O PIP utilizado nos estágios curriculares do Curso de Obstetrícia foi elaborado por docentes e discentes e apresenta informações sobre as boas práticas obstétricas, esperando-se que o estudante se torne apto para aplicá-lo de forma fundamentada à mulher e família durante assistência. Nesse contexto, o PIP do Curso de Obstetrícia tem fomentado discussões sobre a necessidade de capacitação e aperfeiçoamento dos profissionais de saúde da atenção básica e hospitalar quanto ao seu uso.
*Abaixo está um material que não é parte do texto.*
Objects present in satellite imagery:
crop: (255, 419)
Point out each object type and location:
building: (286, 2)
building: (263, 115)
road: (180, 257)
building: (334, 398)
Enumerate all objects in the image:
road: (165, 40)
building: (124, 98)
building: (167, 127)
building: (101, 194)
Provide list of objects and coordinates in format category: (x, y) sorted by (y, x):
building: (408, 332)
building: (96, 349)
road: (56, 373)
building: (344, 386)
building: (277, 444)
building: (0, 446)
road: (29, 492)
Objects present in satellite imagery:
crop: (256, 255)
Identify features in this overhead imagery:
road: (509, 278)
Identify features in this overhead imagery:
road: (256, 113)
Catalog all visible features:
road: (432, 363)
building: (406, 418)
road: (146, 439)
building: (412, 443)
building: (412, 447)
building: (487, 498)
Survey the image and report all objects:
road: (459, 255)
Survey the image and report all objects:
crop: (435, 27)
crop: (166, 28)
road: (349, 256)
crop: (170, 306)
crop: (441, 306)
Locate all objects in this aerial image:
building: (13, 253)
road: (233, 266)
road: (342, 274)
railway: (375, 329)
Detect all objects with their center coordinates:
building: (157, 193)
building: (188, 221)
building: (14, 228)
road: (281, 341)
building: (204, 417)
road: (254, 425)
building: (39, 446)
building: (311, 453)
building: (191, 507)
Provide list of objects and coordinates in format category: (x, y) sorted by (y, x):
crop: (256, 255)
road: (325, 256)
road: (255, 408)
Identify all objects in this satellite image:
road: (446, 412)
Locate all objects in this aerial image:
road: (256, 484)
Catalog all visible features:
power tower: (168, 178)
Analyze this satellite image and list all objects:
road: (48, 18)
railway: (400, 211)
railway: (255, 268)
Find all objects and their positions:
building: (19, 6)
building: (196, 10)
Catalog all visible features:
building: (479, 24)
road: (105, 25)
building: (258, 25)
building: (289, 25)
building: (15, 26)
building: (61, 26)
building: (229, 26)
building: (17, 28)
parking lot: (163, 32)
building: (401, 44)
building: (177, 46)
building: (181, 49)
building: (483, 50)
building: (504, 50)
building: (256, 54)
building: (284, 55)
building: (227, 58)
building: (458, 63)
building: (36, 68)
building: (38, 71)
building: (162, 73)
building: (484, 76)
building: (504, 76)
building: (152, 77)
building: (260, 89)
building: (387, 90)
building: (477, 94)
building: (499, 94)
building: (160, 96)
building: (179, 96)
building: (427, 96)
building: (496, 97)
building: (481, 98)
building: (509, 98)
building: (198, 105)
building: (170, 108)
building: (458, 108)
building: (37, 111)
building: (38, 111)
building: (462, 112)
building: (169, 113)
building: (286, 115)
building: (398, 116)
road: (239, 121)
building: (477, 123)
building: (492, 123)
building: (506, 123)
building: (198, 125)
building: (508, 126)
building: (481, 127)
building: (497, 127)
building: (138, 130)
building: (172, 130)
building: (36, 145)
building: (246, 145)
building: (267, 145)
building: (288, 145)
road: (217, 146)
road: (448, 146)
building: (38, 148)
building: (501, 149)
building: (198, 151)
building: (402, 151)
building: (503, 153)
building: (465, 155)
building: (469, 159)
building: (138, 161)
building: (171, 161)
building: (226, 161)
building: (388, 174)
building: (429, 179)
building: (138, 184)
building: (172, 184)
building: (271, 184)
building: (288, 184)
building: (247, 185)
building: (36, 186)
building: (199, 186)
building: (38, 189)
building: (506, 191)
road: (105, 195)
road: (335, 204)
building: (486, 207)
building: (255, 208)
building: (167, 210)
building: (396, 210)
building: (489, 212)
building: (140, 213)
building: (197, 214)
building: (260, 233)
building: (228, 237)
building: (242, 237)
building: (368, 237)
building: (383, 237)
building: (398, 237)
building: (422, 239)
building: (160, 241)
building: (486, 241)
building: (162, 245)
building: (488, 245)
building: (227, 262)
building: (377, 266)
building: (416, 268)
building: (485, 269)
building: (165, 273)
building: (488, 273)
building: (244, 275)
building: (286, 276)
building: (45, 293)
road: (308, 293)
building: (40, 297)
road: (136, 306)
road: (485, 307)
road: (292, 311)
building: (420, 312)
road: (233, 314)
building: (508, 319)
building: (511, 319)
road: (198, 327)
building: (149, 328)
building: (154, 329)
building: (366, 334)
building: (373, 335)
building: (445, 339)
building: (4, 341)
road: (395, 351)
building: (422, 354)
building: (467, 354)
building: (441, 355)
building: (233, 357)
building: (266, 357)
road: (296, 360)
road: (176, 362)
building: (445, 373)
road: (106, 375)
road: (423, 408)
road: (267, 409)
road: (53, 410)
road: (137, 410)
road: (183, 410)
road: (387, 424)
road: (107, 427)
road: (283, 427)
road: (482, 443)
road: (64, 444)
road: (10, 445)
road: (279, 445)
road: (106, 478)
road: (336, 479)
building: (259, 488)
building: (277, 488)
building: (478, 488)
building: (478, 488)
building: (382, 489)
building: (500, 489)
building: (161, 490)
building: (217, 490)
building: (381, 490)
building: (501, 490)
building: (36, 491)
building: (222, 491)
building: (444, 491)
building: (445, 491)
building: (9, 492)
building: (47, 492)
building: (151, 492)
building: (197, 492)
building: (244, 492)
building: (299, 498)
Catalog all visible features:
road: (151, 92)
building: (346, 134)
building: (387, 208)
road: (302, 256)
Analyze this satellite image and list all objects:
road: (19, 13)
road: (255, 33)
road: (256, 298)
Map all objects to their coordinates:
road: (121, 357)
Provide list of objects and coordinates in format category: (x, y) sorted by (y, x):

Destaca-se que, além de seu propósito original, o uso do documento objetiva tornar a experiência pedagógica de sua aplicação singular e fundamental na formação de profissionais de saúde, sejam eles médicos, enfermeiros, obstetrizes ou outros. A partir desse pressuposto, questiona-se se os estudantes do Curso de Obstetrícia compreendem o PIP como instrumento de aprendizagem das boas práticas de atenção obstétrica durante o estágio que realizam na atenção básica. Assim, os objetivos da presente investigação foram verificar o conhecimento dos discentes sobre o PIP e conhecer sua opinião a respeito dele e de sua utilização no ensino-aprendizagem teórico e prático das boas práticas obstétricas.

MÉTODO

DESENHO DO ESTUDO

Trata-se de um estudo descritivo, realizado no período de janeiro a maio de 2017.

POPULAÇÃO

A população do estudo foi composta de discentes do Curso de Graduação em Obstetrícia da Universidade de São Paulo.

CRITÉRIOS DE SELEÇÃO

Foram adotados como critérios de seleção os alunos já terem cursado as Disciplinas Estágio Curricular Integrado I e Estágio Curricular Integrado II, nas quais tiveram oportunidade de prestar assistência pré-natal no contexto da atenção primária em Unidades Básicas de Saúde do município de São Paulo e, consequentemente, utilizar o PIP.

COLETA DE DADOS

Para a coleta de dados, foi primeiramente elaborado um formulário contendo seis questões abertas e duas fechadas, aperfeiçoadas a partir de teste-piloto realizado com alunos que estavam para se formar. As perguntas fechadas versaram sobre conhecer e aplicar o PIP. As perguntas abertas solicitavam que os estudantes dessem sua opinião a respeito do plano de parto, indicassem os procedimentos metodológicos utilizados para sua aplicação no estágio na atenção básica, dessem sugestões metodológicas para sua aplicação, apontassem se consideravam ter aptidão teórica e prática para utilizá-lo, indicassem se o instrumento se constituía em estratégia de aprendizado das boas práticas de atenção obstétrica e, por fim, fizessem comentários quanto ao PIP e sua utilização durante os estágios na atenção básica.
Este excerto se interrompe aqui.